## What you are asked to do
Strip out all images, then restate the data verbatim.

Extracted page text data
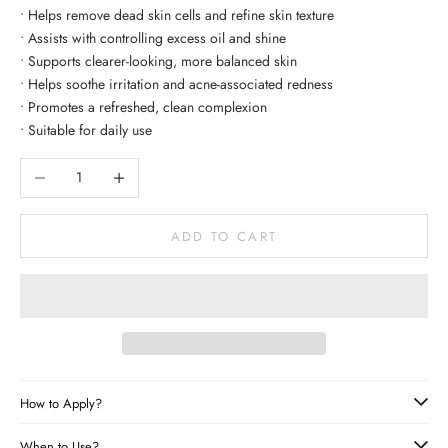
• Helps remove dead skin cells and refine skin texture
• Assists with controlling excess oil and shine
• Supports clearer-looking, more balanced skin
• Helps soothe irritation and acne-associated redness
• Promotes a refreshed, clean complexion
• Suitable for daily use
Decrease quantity
Increase quantity
ADD TO CART
How to Apply?
When to Use?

## Your response
• Helps remove dead skin cells and refine skin texture
• Assists with controlling excess oil and shine
• Supports clearer-looking, more balanced skin
• Helps soothe irritation and acne-associated redness
• Promotes a refreshed, clean complexion
• Suitable for daily use
Decrease quantity
Increase quantity
ADD TO CART
How to Apply?
When to Use?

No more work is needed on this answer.